== Task instructions ==
Arrange every line of all the entries below into a Markdown table with the columns "Row" and "Line," numbering each row and skipping blank lines. Leave the pictures out of the table.

----- Data shown -----

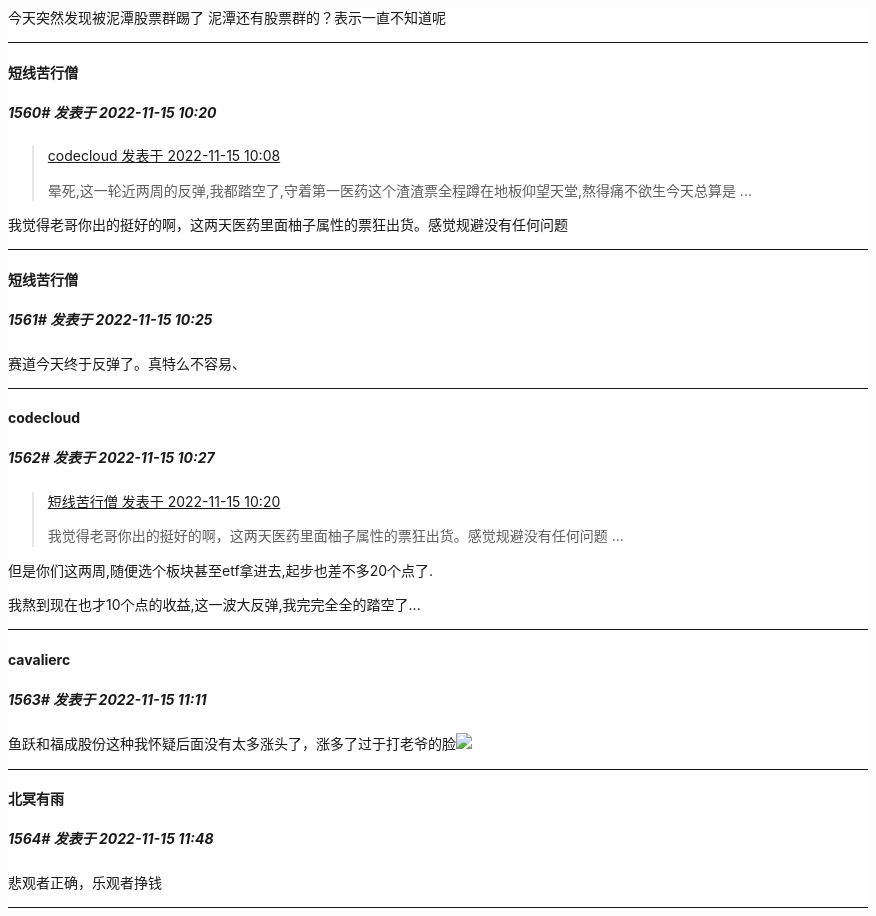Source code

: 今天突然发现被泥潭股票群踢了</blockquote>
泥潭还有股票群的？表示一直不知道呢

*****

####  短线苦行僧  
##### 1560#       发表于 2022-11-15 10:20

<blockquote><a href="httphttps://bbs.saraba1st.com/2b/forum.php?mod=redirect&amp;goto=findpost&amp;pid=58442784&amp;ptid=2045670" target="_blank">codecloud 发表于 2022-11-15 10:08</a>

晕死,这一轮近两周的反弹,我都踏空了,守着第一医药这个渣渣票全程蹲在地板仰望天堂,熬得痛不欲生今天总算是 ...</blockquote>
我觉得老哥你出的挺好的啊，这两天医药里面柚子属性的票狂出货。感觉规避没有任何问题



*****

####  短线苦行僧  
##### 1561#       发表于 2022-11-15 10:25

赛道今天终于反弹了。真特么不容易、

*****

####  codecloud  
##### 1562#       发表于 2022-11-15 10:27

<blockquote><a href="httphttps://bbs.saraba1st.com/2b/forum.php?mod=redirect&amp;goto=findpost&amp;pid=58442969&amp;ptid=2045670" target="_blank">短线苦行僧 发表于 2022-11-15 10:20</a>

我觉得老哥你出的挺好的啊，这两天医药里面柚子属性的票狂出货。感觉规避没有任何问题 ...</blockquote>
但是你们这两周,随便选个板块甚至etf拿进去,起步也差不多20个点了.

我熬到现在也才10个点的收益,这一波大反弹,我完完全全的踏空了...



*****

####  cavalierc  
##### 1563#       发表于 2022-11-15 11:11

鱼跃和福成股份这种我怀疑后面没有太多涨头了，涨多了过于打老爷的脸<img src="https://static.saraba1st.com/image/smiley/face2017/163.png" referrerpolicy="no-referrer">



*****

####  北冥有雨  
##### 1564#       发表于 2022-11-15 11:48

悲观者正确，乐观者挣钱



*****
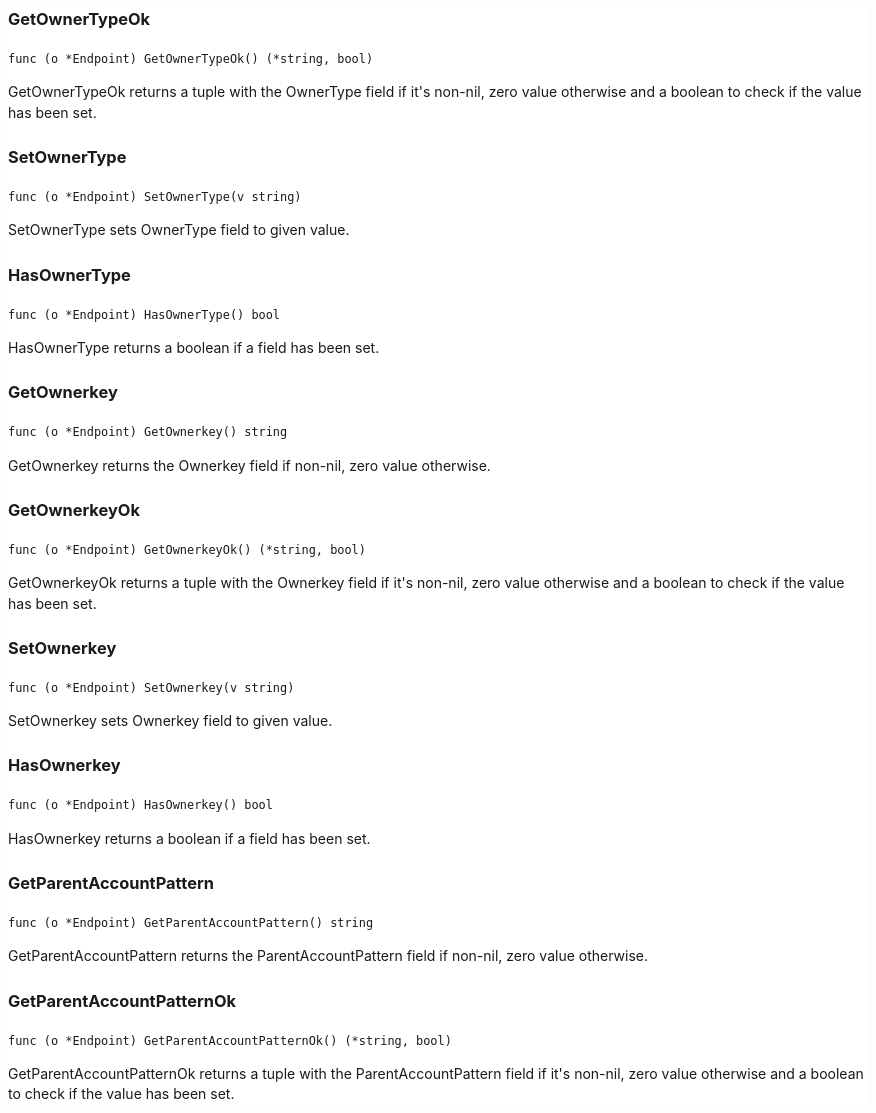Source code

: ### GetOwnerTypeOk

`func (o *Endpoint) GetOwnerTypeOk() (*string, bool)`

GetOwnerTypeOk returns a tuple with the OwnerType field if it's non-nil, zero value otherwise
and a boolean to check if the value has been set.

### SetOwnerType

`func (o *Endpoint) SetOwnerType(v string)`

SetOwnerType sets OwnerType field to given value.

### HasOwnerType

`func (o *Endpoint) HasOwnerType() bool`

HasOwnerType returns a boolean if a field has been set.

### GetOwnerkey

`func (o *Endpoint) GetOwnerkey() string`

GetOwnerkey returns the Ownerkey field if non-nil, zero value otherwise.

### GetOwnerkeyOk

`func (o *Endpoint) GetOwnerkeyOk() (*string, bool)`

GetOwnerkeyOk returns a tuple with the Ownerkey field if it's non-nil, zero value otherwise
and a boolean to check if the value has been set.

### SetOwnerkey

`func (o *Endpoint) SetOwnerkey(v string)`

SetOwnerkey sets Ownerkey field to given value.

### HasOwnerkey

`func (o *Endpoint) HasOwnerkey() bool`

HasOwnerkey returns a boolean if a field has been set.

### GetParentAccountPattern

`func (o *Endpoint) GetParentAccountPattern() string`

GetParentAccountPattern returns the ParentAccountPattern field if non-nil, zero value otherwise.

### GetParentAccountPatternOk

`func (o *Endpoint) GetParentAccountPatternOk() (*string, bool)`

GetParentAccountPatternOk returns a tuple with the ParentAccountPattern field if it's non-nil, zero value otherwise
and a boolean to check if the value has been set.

-----

== Response to this exercise ==
| Row | Line |
|---|---|
| 1 | Source code |
| 2 | : 今天突然发现被泥潭股票群踢了</blockquote> |
| 3 | 泥潭还有股票群的？表示一直不知道呢 |
| 4 | ***** |
| 5 | ####  短线苦行僧   |
| 6 | ##### 1560#       发表于 2022-11-15 10:20 |
| 7 | <blockquote><a href="httphttps://bbs.saraba1st.com/2b/forum.php?mod=redirect&amp;goto=findpost&amp;pid=58442784&amp;ptid=2045670" target="_blank">codecloud 发表于 2022-11-15 10:08</a> |
| 8 | 晕死,这一轮近两周的反弹,我都踏空了,守着第一医药这个渣渣票全程蹲在地板仰望天堂,熬得痛不欲生今天总算是 ...</blockquote> |
| 9 | 我觉得老哥你出的挺好的啊，这两天医药里面柚子属性的票狂出货。感觉规避没有任何问题 |
| 10 | ***** |
| 11 | ####  短线苦行僧   |
| 12 | ##### 1561#       发表于 2022-11-15 10:25 |
| 13 | 赛道今天终于反弹了。真特么不容易、 |
| 14 | ***** |
| 15 | ####  codecloud   |
| 16 | ##### 1562#       发表于 2022-11-15 10:27 |
| 17 | <blockquote><a href="httphttps://bbs.saraba1st.com/2b/forum.php?mod=redirect&amp;goto=findpost&amp;pid=58442969&amp;ptid=2045670" target="_blank">短线苦行僧 发表于 2022-11-15 10:20</a> |
| 18 | 我觉得老哥你出的挺好的啊，这两天医药里面柚子属性的票狂出货。感觉规避没有任何问题 ...</blockquote> |
| 19 | 但是你们这两周,随便选个板块甚至etf拿进去,起步也差不多20个点了. |
| 20 | 我熬到现在也才10个点的收益,这一波大反弹,我完完全全的踏空了... |
| 21 | ***** |
| 22 | ####  cavalierc   |
| 23 | ##### 1563#       发表于 2022-11-15 11:11 |
| 24 | 鱼跃和福成股份这种我怀疑后面没有太多涨头了，涨多了过于打老爷的脸<img src="https://static.saraba1st.com/image/smiley/face2017/163.png" referrerpolicy="no-referrer"> |
| 25 | ***** |
| 26 | ####  北冥有雨   |
| 27 | ##### 1564#       发表于 2022-11-15 11:48 |
| 28 | 悲观者正确，乐观者挣钱 |
| 29 | ***** |
| 30 | Source code |
| 31 | : ### GetOwnerTypeOk |
| 32 | `func (o *Endpoint) GetOwnerTypeOk() (*string, bool)` |
| 33 | GetOwnerTypeOk returns a tuple with the OwnerType field if it's non-nil, zero value otherwise |
| 34 | and a boolean to check if the value has been set. |
| 35 | ### SetOwnerType |
| 36 | `func (o *Endpoint) SetOwnerType(v string)` |
| 37 | SetOwnerType sets OwnerType field to given value. |
| 38 | ### HasOwnerType |
| 39 | `func (o *Endpoint) HasOwnerType() bool` |
| 40 | HasOwnerType returns a boolean if a field has been set. |
| 41 | ### GetOwnerkey |
| 42 | `func (o *Endpoint) GetOwnerkey() string` |
| 43 | GetOwnerkey returns the Ownerkey field if non-nil, zero value otherwise. |
| 44 | ### GetOwnerkeyOk |
| 45 | `func (o *Endpoint) GetOwnerkeyOk() (*string, bool)` |
| 46 | GetOwnerkeyOk returns a tuple with the Ownerkey field if it's non-nil, zero value otherwise |
| 47 | and a boolean to check if the value has been set. |
| 48 | ### SetOwnerkey |
| 49 | `func (o *Endpoint) SetOwnerkey(v string)` |
| 50 | SetOwnerkey sets Ownerkey field to given value. |
| 51 | ### HasOwnerkey |
| 52 | `func (o *Endpoint) HasOwnerkey() bool` |
| 53 | HasOwnerkey returns a boolean if a field has been set. |
| 54 | ### GetParentAccountPattern |
| 55 | `func (o *Endpoint) GetParentAccountPattern() string` |
| 56 | GetParentAccountPattern returns the ParentAccountPattern field if non-nil, zero value otherwise. |
| 57 | ### GetParentAccountPatternOk |
| 58 | `func (o *Endpoint) GetParentAccountPatternOk() (*string, bool)` |
| 59 | GetParentAccountPatternOk returns a tuple with the ParentAccountPattern field if it's non-nil, zero value otherwise |
| 60 | and a boolean to check if the value has been set. |